What are we trying to do now? Well, a few things:

  • We’re actively working on repairing the clusters that are having problems now, and spreading out their load.
  • We’re reducing the number of mostly-unused databases by deleting apps that haven’t been visited or deployed to in a while, as recently announced.
  • We’re getting Galaxy closer and closer to a place where it can replace the old codebase that runs the free deploy service. (BTW, please don’t take this as any sort of promise about there definitely being a free Galaxy level someday — I’m the wrong person to ask about that. But it’s certainly the case that we know how much people like the free meteor deploy service when it works!)

I’m definitely sorry that people are having trouble using our free deploy service now. While we’ve never encouraged people to use it for serious business production apps, it’s a super useful tool for lots of other purposes, and I hope we can both fix the current implementation and improve our offerings for the future.

18 Likes

That makes sense. Thanks for taking the time to provide such a detailed explanation.

Fantastic response, far more detailed than I could have ever expected. Thank you @glasser!

I do still think that MDG management could have taken some responsibility to update the community given that they must have known there were problems. As @mrlowe pointed out, no-one was up in arms, but the lack of response didn’t reflect well, especially compared to the more open and responsive engagement we’ve seen recently.

Still, it’s good to know it’s being worked on, and as a test & dev tier ups and downs are to be expected, so thanks for your keeping us posted.

PS. I hear CouchDB works well for multiple database? Ducks!

Why was there no error message on http://status.meteor.com during the days this has been an issue for many people here on the forum?

We absolutely should have put up a message on status.meteor.com message earlier than we did.

The status page is a new thing for MDG, especially for the folks who support the free hosting service. We are still getting used to it. We will try to do better in the future.

In this case, communication was particularly difficult because the degradation was slow. It didn’t affect every account, and a lot of our testing made it look the issues were more sporadic than they actually were. As I mentioned, this was primarily caused by the free tier’s Mongo use patterns — Mongo got slow, then more slow. At some point, it got so slow that this became an incident, but by that point, we were knee-deep in trying to fix it. We’ve learned from this and will in the future err on the side of posting to the status page more readily. And of course we will continue to develop Galaxy in such as a way that we don’t end up with “situation normal, Mongo broken” over there.

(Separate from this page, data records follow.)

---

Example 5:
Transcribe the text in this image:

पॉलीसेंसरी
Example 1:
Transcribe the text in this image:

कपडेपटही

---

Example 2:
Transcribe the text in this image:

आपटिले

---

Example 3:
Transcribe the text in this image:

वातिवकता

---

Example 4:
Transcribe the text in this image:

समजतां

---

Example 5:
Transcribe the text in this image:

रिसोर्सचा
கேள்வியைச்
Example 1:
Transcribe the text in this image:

We are still working on getting things on the free deploy service to a healthier state — some improvements have already been made to newer apps and deploys, but we are far, far from done and resolved on this.

4 Likes

It’s likely I’m blind, but I can’t see a link to status.meteor.com anywhere on the Meteor.com site?

Not sure where I found it. Almost every business has one so it’s kinda standard url for it.

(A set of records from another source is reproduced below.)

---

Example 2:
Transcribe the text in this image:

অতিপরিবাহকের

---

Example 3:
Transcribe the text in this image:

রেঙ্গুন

I’ve pulled a lot of hair out trying to figure out why my app wasn’t working until I found this thread. My site is hosted on Meteor’s free tier, but under a mysite.com name as opposed to mysite.meteor.com. With the trouble I’ve been having with mysite.com, I decided to deploy the same exact code to mysite.meteor.com, and it works fine. I’m figuring it’s because mysite.meteor.com is running on an updated cluster since its new.

So I’m wondering if it would be possible to remove mysite.com completely, then re-create it and re-deploy to it? Would that put it on a new cluster? If so, is there a way to download my data before doing so, in order to upload it to the new cluster? I’ve looked at all of the clone/download meteor mongo db threads and haven’t been able to make any of the solutions work. I believe it’s because I am trying to get data from mysite.com, as opposed to mysite.meteor.com. It could be, though, that it’s because of the mongodb troubles.

Any advice/comments would be appreciated. Thx.

You can use the meteor mongo mysite.com --url command to get the credentials to access the mongodb instance for mysite.com and then just mongodump your database. That dump you can later use with mongorestore.